Es war am 13. April 1984, vor gut 40 Jahren, als das Bundesgericht in einem Urteil festhielt: «Er [der Steuergesetzgeber] darf Ehepaare grundsätzlich nicht stärker belasten, weil die Ehe als solche nicht erschwert werden darf …».
Seither wird um die Abschaffung der sogenannten Heiratsstrafe gerungen. Kantone und Gemeinden haben bei ihren Steuern diese Ungleichbehandlung inzwischen weitgehend beseitigt. Auf Bundesebene ist das nicht gelungen, weil immer wieder unterschiedliche Modelle von der einen oder der anderen politischen Seite verhindert wurden.
Die Trennlinie verläuft dabei nicht entlang des klassischen Links-rechts-Schemas. Vielmehr spaltet sich das Parlament in dieser Frage in ein gesellschaftsliberales und ein – fast gleich grosses – konservatives Lager. SP und FDP, Grüne und Grünliberale stehen auf der gesellschaftsliberalen Seite, Mitte und SVP auf der konservativen.

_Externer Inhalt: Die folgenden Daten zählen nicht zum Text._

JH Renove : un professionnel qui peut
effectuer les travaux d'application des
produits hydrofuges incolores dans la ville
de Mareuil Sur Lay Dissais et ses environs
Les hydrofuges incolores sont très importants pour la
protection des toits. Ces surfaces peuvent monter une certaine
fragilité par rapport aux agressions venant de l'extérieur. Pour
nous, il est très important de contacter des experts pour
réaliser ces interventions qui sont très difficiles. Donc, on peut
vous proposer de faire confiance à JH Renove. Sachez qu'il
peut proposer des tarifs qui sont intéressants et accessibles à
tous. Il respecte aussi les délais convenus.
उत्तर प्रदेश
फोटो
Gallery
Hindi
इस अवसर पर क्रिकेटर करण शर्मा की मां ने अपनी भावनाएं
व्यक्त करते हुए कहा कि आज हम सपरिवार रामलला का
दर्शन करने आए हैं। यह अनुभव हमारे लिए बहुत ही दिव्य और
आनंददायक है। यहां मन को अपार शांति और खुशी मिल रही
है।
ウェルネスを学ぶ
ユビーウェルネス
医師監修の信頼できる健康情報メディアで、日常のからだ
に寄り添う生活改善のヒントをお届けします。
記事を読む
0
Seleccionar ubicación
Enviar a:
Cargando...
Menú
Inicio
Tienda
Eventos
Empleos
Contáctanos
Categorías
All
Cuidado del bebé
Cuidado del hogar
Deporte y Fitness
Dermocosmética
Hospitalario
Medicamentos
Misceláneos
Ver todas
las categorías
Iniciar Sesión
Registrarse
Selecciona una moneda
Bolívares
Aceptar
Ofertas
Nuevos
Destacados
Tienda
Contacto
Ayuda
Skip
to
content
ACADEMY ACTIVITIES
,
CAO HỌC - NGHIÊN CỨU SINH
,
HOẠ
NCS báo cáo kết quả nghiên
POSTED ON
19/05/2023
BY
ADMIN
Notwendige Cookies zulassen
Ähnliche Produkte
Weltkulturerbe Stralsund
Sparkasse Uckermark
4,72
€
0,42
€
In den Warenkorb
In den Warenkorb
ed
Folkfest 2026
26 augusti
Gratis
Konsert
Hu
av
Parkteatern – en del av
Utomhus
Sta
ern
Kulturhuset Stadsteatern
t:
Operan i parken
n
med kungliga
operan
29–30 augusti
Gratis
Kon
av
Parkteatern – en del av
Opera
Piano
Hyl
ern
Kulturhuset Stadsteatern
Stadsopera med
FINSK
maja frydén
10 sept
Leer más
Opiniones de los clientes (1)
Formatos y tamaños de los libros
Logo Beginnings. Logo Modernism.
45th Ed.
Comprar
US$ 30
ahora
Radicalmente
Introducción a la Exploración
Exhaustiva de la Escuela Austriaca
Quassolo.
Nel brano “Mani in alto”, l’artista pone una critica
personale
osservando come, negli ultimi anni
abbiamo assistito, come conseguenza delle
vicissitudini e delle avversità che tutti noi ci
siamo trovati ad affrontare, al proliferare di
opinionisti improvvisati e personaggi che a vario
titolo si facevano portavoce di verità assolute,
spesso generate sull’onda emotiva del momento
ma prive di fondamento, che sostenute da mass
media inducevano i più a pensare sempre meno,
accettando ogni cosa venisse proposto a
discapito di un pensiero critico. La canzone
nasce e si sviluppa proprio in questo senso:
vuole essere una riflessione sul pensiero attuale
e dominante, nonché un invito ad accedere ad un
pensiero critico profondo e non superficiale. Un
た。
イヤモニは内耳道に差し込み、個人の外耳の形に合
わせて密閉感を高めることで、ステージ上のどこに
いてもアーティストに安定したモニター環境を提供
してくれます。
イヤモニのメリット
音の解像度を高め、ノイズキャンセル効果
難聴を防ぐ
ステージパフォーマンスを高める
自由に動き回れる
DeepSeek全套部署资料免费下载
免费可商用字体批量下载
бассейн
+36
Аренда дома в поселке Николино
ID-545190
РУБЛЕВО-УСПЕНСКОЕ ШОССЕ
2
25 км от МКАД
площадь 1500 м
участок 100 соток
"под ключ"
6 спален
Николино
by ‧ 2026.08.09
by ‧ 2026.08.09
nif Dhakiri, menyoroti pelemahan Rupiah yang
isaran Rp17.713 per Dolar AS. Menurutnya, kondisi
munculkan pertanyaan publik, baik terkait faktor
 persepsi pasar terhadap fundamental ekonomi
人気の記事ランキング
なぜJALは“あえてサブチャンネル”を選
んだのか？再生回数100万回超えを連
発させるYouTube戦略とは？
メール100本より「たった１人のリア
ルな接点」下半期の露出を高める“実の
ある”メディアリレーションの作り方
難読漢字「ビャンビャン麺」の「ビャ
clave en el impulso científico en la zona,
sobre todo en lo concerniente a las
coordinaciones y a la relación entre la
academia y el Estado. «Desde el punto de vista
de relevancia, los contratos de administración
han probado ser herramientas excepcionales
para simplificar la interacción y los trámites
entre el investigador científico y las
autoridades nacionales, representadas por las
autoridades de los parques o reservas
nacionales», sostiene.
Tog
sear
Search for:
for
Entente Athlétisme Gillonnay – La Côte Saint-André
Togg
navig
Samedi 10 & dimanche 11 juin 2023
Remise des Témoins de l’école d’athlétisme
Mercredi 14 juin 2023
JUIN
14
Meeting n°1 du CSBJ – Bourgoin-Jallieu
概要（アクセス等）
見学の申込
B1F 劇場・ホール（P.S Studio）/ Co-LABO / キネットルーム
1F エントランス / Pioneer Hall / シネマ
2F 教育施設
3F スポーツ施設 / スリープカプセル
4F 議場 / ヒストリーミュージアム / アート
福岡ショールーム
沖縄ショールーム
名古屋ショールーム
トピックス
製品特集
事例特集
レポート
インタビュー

Gesellschaftsliberal gegen konservativ
Diese grundsätzlich unterschiedlichen Haltungen zeigen sich in den Vorschlägen, mit denen beide Seiten die Heiratsstrafe abschaffen wollen. Das konservative Lager möchte das traditionelle Familienmodell stützen oder zumindest nicht schwächen. Eheleute sollen weiterhin als Wirtschaftsgemeinschaft besteuert werden und die Steuerberechnung soll nicht Mütter benachteiligen, die nicht mehr oder nur wenig arbeiten.
Das gesellschaftsliberale Lager dagegen will mit der Abschaffung der Heiratsstrafe auch den gesellschaftlichen Wandel befördern. Für Ehefrauen soll es sich mehr lohnen, zu arbeiten, wenn von diesem Einkommen weniger dem Staat abgeliefert werden muss. Das helfe auch, argumentieren sie, dem Fachkräftemangel zu begegnen.
Diese links-liberale Allianz hat sich heute durchgesetzt. «Allianz der Vernünftigen» nannte der damalige SP-Präsident Peter Bodenmann in den 90er Jahren das Zusammengehen der SP mit der FDP, und hoffte, diese Allianz präge künftig die Politik. Es kam anders und auch diese Neuauflage der Allianz mit Grünen und Grünliberalen, ist brüchig.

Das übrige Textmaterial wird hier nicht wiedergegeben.